:: The task ::
It is required that the lines from the top of the listing through the line with "7.4 Program: Master" be reproduced exactly, excluding pictures.

:: Data records ::
-=-=-
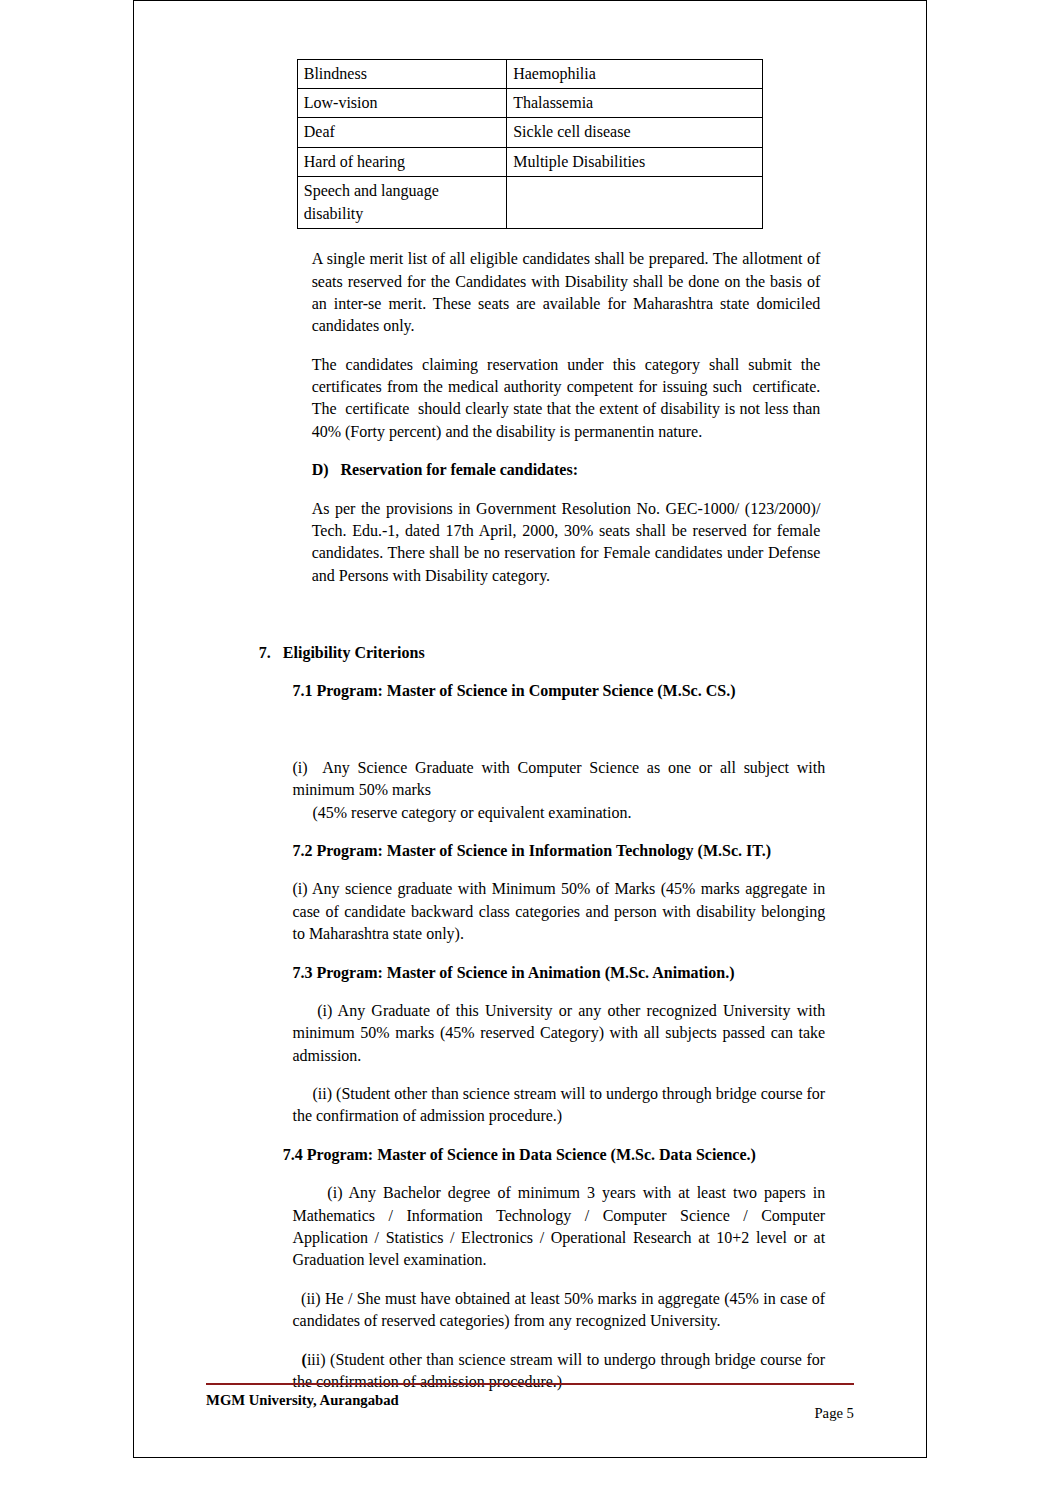| Blindness | Haemophilia |
| Low-vision | Thalassemia |
| Deaf | Sickle cell disease |
| Hard of hearing | Multiple Disabilities |
| Speech and language disability | |
A single merit list of all eligible candidates shall be prepared. The allotment of seats reserved for the Candidates with Disability shall be done on the basis of an inter-se merit. These seats are available for Maharashtra state domiciled candidates only.
The candidates claiming reservation under this category shall submit the certificates from the medical authority competent for issuing such certificate. The certificate should clearly state that the extent of disability is not less than 40% (Forty percent) and the disability is permanentin nature.
D) Reservation for female candidates:
As per the provisions in Government Resolution No. GEC-1000/ (123/2000)/ Tech. Edu.-1, dated 17th April, 2000, 30% seats shall be reserved for female candidates. There shall be no reservation for Female candidates under Defense and Persons with Disability category.
7. Eligibility Criterions
7.1 Program: Master of Science in Computer Science (M.Sc. CS.)
(i) Any Science Graduate with Computer Science as one or all subject with minimum 50% marks
(45% reserve category or equivalent examination.
7.2 Program: Master of Science in Information Technology (M.Sc. IT.)
(i) Any science graduate with Minimum 50% of Marks (45% marks aggregate in case of candidate backward class categories and person with disability belonging to Maharashtra state only).
7.3 Program: Master of Science in Animation (M.Sc. Animation.)
(i) Any Graduate of this University or any other recognized University with minimum 50% marks (45% reserved Category) with all subjects passed can take admission.
(ii) (Student other than science stream will to undergo through bridge course for the confirmation of admission procedure.)
7.4 Program: Master of Science in Data Science (M.Sc. Data Science.)
(i) Any Bachelor degree of minimum 3 years with at least two papers in Mathematics / Information Technology / Computer Science / Computer Application / Statistics / Electronics / Operational Research at 10+2 level or at Graduation level examination.
(ii) He / She must have obtained at least 50% marks in aggregate (45% in case of candidates of reserved categories) from any recognized University.
(iii) (Student other than science stream will to undergo through bridge course for the confirmation of admission procedure.)
MGM University, Aurangabad Page 5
-=-=-
:: Task solution ::
| Blindness | Haemophilia |
| Low-vision | Thalassemia |
| Deaf | Sickle cell disease |
| Hard of hearing | Multiple Disabilities |
| Speech and language disability | |
A single merit list of all eligible candidates shall be prepared. The allotment of seats reserved for the Candidates with Disability shall be done on the basis of an inter-se merit. These seats are available for Maharashtra state domiciled candidates only.
The candidates claiming reservation under this category shall submit the certificates from the medical authority competent for issuing such certificate. The certificate should clearly state that the extent of disability is not less than 40% (Forty percent) and the disability is permanentin nature.
D) Reservation for female candidates:
As per the provisions in Government Resolution No. GEC-1000/ (123/2000)/ Tech. Edu.-1, dated 17th April, 2000, 30% seats shall be reserved for female candidates. There shall be no reservation for Female candidates under Defense and Persons with Disability category.
7. Eligibility Criterions
7.1 Program: Master of Science in Computer Science (M.Sc. CS.)
(i) Any Science Graduate with Computer Science as one or all subject with minimum 50% marks
(45% reserve category or equivalent examination.
7.2 Program: Master of Science in Information Technology (M.Sc. IT.)
(i) Any science graduate with Minimum 50% of Marks (45% marks aggregate in case of candidate backward class categories and person with disability belonging to Maharashtra state only).
7.3 Program: Master of Science in Animation (M.Sc. Animation.)
(i) Any Graduate of this University or any other recognized University with minimum 50% marks (45% reserved Category) with all subjects passed can take admission.
(ii) (Student other than science stream will to undergo through bridge course for the confirmation of admission procedure.)
7.4 Program: Master of Science in Data Science (M.Sc. Data Science.)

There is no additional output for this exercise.